Fleuron du modèle français, la sécurité sociale semble pourtant déranger une petite minorité de la population, attachée aux intérêts bourgeois. Depuis sa création, elle est sans cesse blâmée par la droite de l’échiquier politique. Et il ne fait nul doute que certains rêveraient de la voir disparaître.

Si les critiques sur le système français fusent régulièrement du côté des plus riches, arguant qu’il « coûterait trop cher », et que la France serait « trop généreuse » ou qu’elle « vivrait au-dessus de ses moyens », il reste compliqué pour les néolibéraux d’attaquer frontalement et publiquement la sécurité sociale. Il faut dire que 88 % des Français s’y disent fortement attachés.

Le bien commun des travailleurs

Née en 1945 des aspirations du Conseil national de la résistance, la sécurité sociale est ensuite modelée et consolidée en grande partie par un ministre du travail communiste, Ambroize Croizat. Sous son impulsion, toutes les formes d’assurance sociale antérieures sont fusionnées dans une seule caisse qui sera financée par les cotisations des employés et du patronat.

Mais la véritable révolution, et ce qui fait que la sécurité sociale originelle était profondément anticapitaliste, réside dans la gestion de celle-ci. En effet, grâce au ministre du PCF, elle reposait non pas sur l’État, mais bien sur les actifs eux-mêmes.

Ainsi, l’assurance maladie, les allocations familiales, les retraites et la couverture des accidents du travail étaient alors regroupées au sein du régime général de sécurité sociale, lui-même régi par des conseils d’administration composés à 75 % de représentants des salariés (le reste par les dirigeants d’entreprise). Il s’agissait donc d’un véritable processus de socialisation d’une partie des revenus du travail. Et cette part était immense puisqu’elle représentait à l’époque pas moins d’un tiers des rémunérations du pays.

LES MEMBRES DU BUREAU DU C.N.R. LIBERATION DE PARIS – AOUT 1944. Wikimedia

Une lente désagrégation

Évidemment, dans une nation aussi imprégnée par le capitalisme, cet îlot du bien commun qu’est la sécurité sociale a constamment été attaqué. Et même si elle perdure encore aujourd’hui, elle a malgré tout subi de multiples réformes au fil des ans et fait l’objet de nombreuses critiques de la part des gouvernements néolibéraux successifs.

Dès le début, l’élite financière a d’ailleurs mis des bâtons dans les roues du système. Les négociations étaient âpres et pour la bourgeoisie, il était hors de question de laisser autant de pouvoir aux mains des classes populaires.

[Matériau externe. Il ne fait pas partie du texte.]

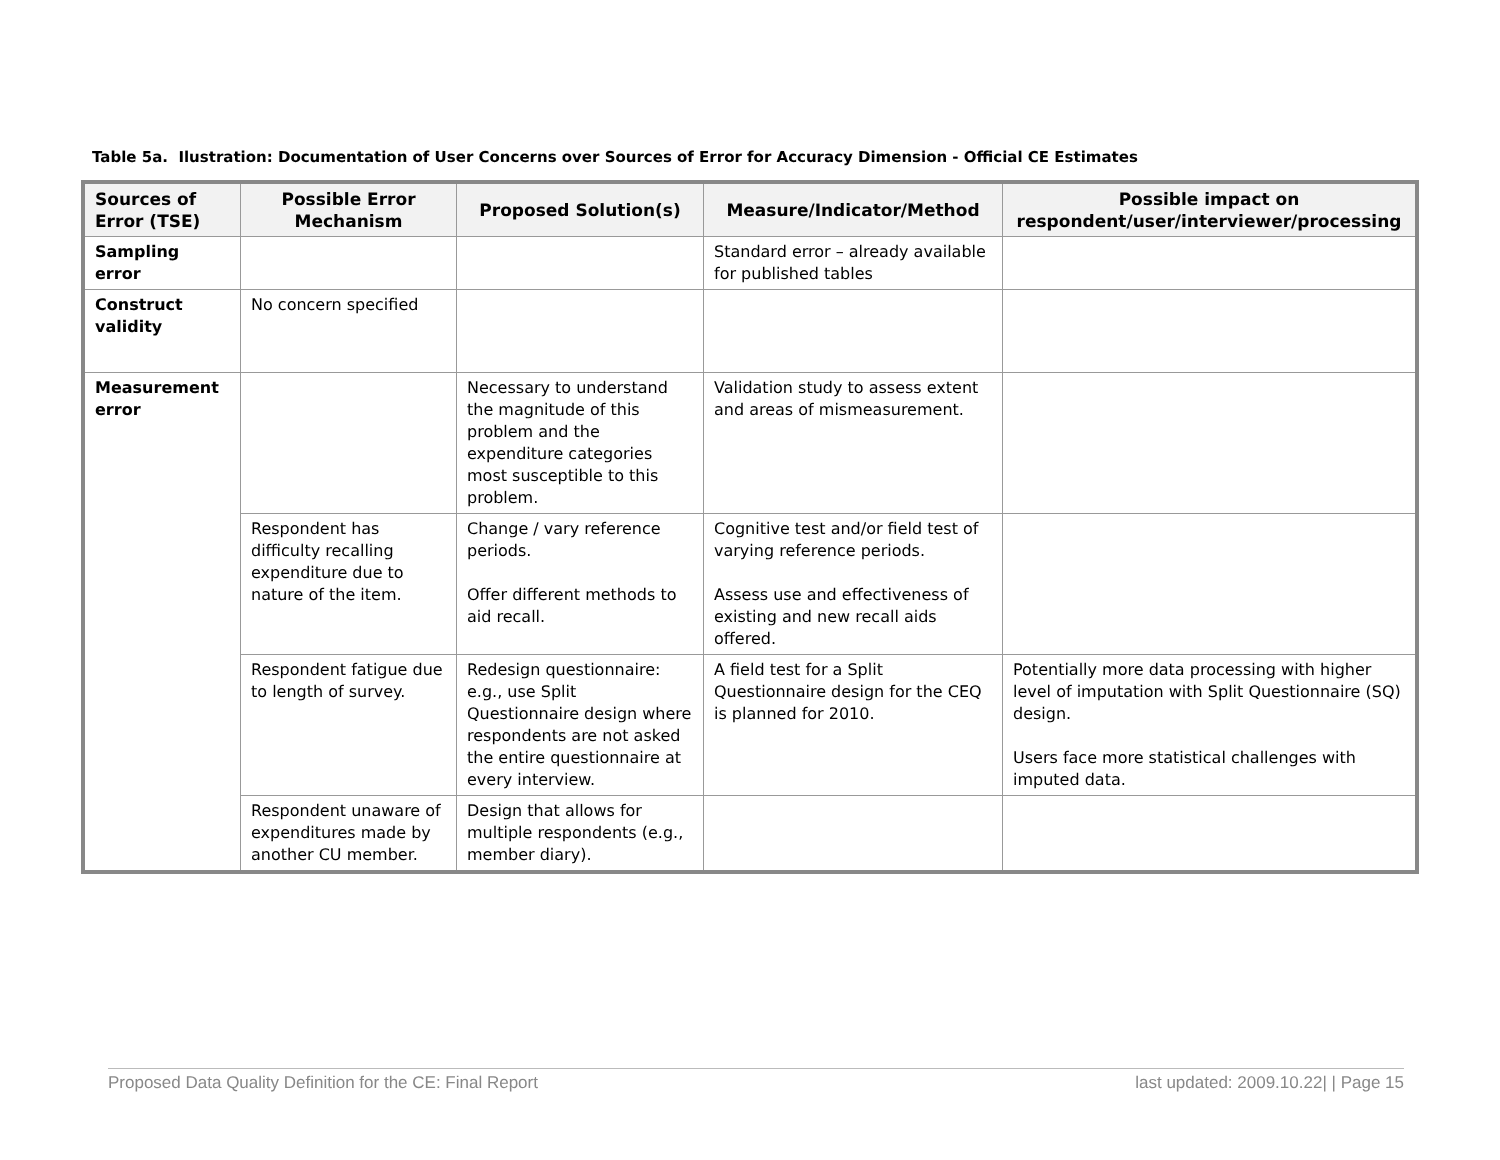Table 5a. Ilustration: Documentation of User Concerns over Sources of Error for Accuracy Dimension - Official CE Estimates
| Sources of Error (TSE) | Possible Error Mechanism | Proposed Solution(s) | Measure/Indicator/Method | Possible impact on respondent/user/interviewer/processing |
| --- | --- | --- | --- | --- |
| Sampling error | | | Standard error – already available for published tables | |
| Construct validity | No concern specified | | | |
| Measurement error | | Necessary to understand the magnitude of this problem and the expenditure categories most susceptible to this problem. | Validation study to assess extent and areas of mismeasurement. | |
| | Respondent has difficulty recalling expenditure due to nature of the item. | Change / vary reference periods. Offer different methods to aid recall. | Cognitive test and/or field test of varying reference periods. Assess use and effectiveness of existing and new recall aids offered. | |
| | Respondent fatigue due to length of survey. | Redesign questionnaire: e.g., use Split Questionnaire design where respondents are not asked the entire questionnaire at every interview. | A field test for a Split Questionnaire design for the CEQ is planned for 2010. | Potentially more data processing with higher level of imputation with Split Questionnaire (SQ) design. Users face more statistical challenges with imputed data. |
| | Respondent unaware of expenditures made by another CU member. | Design that allows for multiple respondents (e.g., member diary). | | |
Proposed Data Quality Definition for the CE: Final Report last updated: 2009.10.22| | Page 15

De ce fait, contrairement à ce que prévoyait le projet initial, les caisses primaires de sécurité sociale (maladie et vieillesse) ont été séparées des allocations familiales (CAF), et ce afin de réduire la force de frappe du peuple qui les détenait. La CAF, à l’inverse des autres caisses, était d’ailleurs gérée de manière paritaire (soit 50 % aux syndicats et 50 % au patronat). Une façon pour la bourgeoisie de garder la main sur la moitié des prestations de la sécurité sociale puisqu’il existait toujours un syndicat favorable au patronat ce qui permettait de conserver la majorité.

L’ombre de l’État capitaliste

Même s’il était beaucoup moins présent qu’habituellement, au départ, l’État n’était tout de même pas en reste, puisque c’est lui qui fixait malgré tout le taux des cotisations et le montant des prestations. Dès les premières années, il avait d’ailleurs imposé un contrôle financier et une mise sous tutelle des caisses déficitaires.

Mené par la droite, le gouvernement s’est ensuite employé d’année en année à saboter petit à petit ce régime. En 1950, sous la pression des entreprises, il a par exemple tenté de le rendre impopulaire en gelant le taux de cotisation pendant toute une décennie, à tel point que les assurés touchaient des remboursements inférieurs à leurs charges de santé.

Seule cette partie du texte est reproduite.